→ **Problem requirements**
Starting with the line that contains "gårdskällare — blev", write out each line through the end of the listing, unchanged. Output nothing else.

● ● ● ● ●

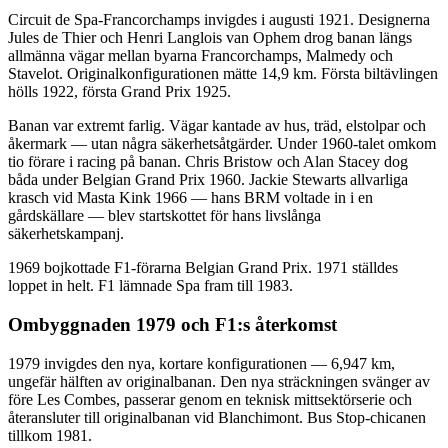
Circuit de Spa-Francorchamps invigdes i augusti 1921. Designerna
Jules de Thier och Henri Langlois van Ophem drog banan längs
allmänna vägar mellan byarna Francorchamps, Malmedy och
Stavelot. Originalkonfigurationen mätte 14,9 km. Första biltävlingen
hölls 1922, första Grand Prix 1925.
Banan var extremt farlig. Vägar kantade av hus, träd, elstolpar och
åkermark — utan några säkerhetsåtgärder. Under 1960-talet omkom
tio förare i racing på banan. Chris Bristow och Alan Stacey dog
båda under Belgian Grand Prix 1960. Jackie Stewarts allvarliga
krasch vid Masta Kink 1966 — hans BRM voltade in i en
gårdskällare — blev startskottet för hans livslånga
säkerhetskampanj.
1969 bojkottade F1-förarna Belgian Grand Prix. 1971 ställdes
loppet in helt. F1 lämnade Spa fram till 1983.
Ombyggnaden 1979 och F1:s återkomst
1979 invigdes den nya, kortare konfigurationen — 6,947 km,
ungefär hälften av originalbanan. Den nya sträckningen svänger av
före Les Combes, passerar genom en teknisk mittsektörserie och
återansluter till originalbanan vid Blanchimont. Bus Stop-chicanen
tillkom 1981.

● ● ● ● ●

→ **Reply**
gårdskällare — blev startskottet för hans livslånga
säkerhetskampanj.
1969 bojkottade F1-förarna Belgian Grand Prix. 1971 ställdes
loppet in helt. F1 lämnade Spa fram till 1983.
Ombyggnaden 1979 och F1:s återkomst
1979 invigdes den nya, kortare konfigurationen — 6,947 km,
ungefär hälften av originalbanan. Den nya sträckningen svänger av
före Les Combes, passerar genom en teknisk mittsektörserie och
återansluter till originalbanan vid Blanchimont. Bus Stop-chicanen
tillkom 1981.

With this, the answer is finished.